Revenues were still up in fiscal 4Q2010 by 4.6% to JPY318.5 billion, although this pales to the double-digit revenue gains in the first three quarters of FY2010. ANA also had recorded operating profits in each of the first three quarters of FY2010. On a net basis, profits were only recorded for the middle two quarters.
Overall, ANA CEO Shinichiro Ito credits the improved fiscal year result to the group’s expanded international business and tighter controls in costs. Operating expensed only increased by 7.2% to JPY1.29 trillion despite higher fuel costs.
ANA says demand recovered across all its international markets after a tough FY2009. International capacity was also up 11.4% as ANA took advantage of the opening of Haneda to long-haul flights by launching routes from the Tokyo airport to Los Angeles, Honolulu, Bangkok and Singapore. Flights from Haneda to Taipei Songshan were also launched while capacity on the Haneda-Seoul Gimpo route was increased. At its main international hub at Narita, services were launched during FY2010 to Munich and Manila while the Jakarta route was resumed.
Until the earthquake struck, ANA was able to fill the extra seats added as a result of the international expansion. For the entire fiscal year, ANA’s international load factor slipped 0.3 percentage points to 75.3% as international RPKs were up 10.9%, falling just short of the 11.4% ASK increase. But through the first 11 months ANA’s international load factor was up because in Mar-2011 it slipped 16.3 percentage points to 64.8%. International RPKs were down 3.6% in Mar-2011 due to the earthquake while capacity was still up by 20.7%. For the entire year, ANA’s international revenues surged by 31.1% to JPY280.6 billion.
ANA also recorded significant improvements in its domestic business.
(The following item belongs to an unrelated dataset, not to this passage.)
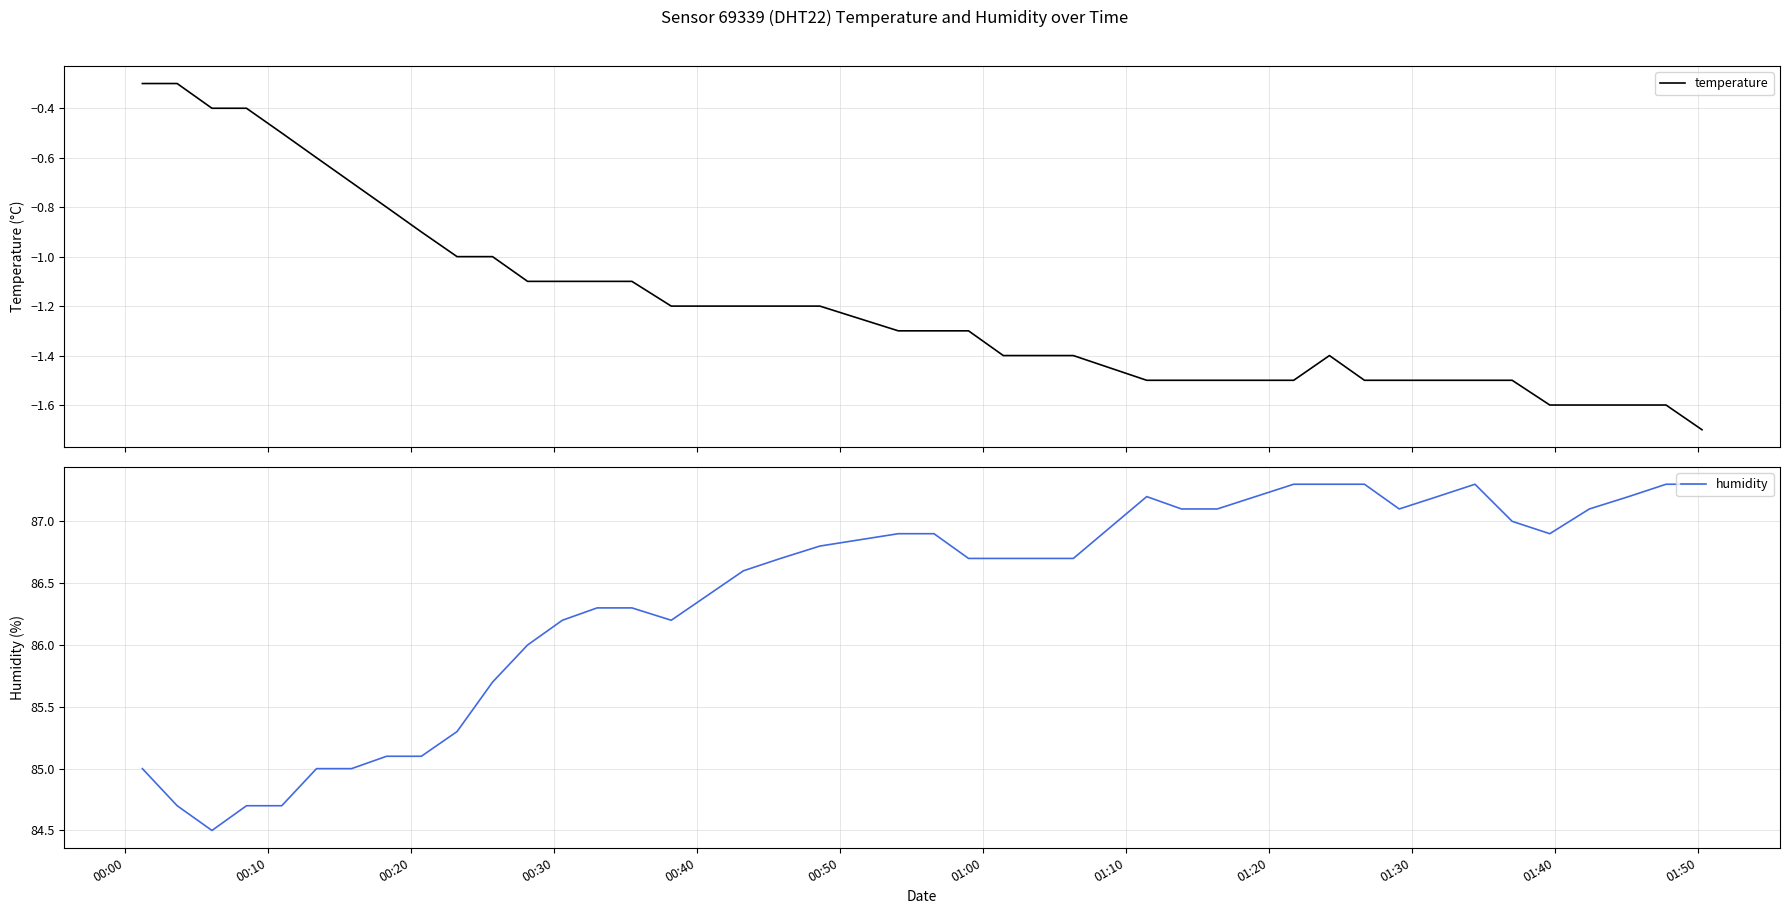

True or false: temperature has more than 0 points higher than both neighbors.

True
The group’s domestic revenues were up 3.4% to JPY652.6 billion although domestic capacity was slightly down. Domestic passenger traffic was up only 1.7% to 40.574 million passengers.
Cargo also showed marked signs of improvement, particular on international routes. ANA’s international cargo revenues were up 54.4% to JPY86 billion, fuelled by the global economic recovery and the expansion of ANA’s international network. Domestic cargo revenues were also up 1.8% to JPY32.4 billion.
Prior to the devastating earthquake, ANA was clearly on track to remain profitable in FY2011. But the group now warns that its outlook for FY2011 is uncertain. Ito says while economic growth in Asia continues, the rise in oil prices, fluctuations in exchange rates, an uncertain outlook for the global economy and the impact of the 11 Mar-2011 earthquake make predictions very difficult. The company says it will wait until it has more clarity regarding its outlook before announcing a forecast for the fiscal year ending 31 Mar-2012. Typically an initial forecast for the new fiscal year is given by ANA in late April when the results for the just-concluded fiscal year are announced.
While it is too early to quantify the impact of the earthquake on future demand, ANA points out it has already introduced several measures to mitigate this impact. This includes capacity reductions and JPY30 billion in new cost reductions. The capacity reductions are being achieved by decreasing frequencies and switching to smaller aircraft on certain routes. Promotional fares also have been introduced to stimulate demand although this could have an impact on yields.
While ANA’s normal operation was impacted by the earthquake, particularly at Sendai airport, Ito points out the carrier “played an important role in helping support recovery efforts by operating relief flights to Fukushima and Yamagata, and providing transport of relief supplies and relief workers”.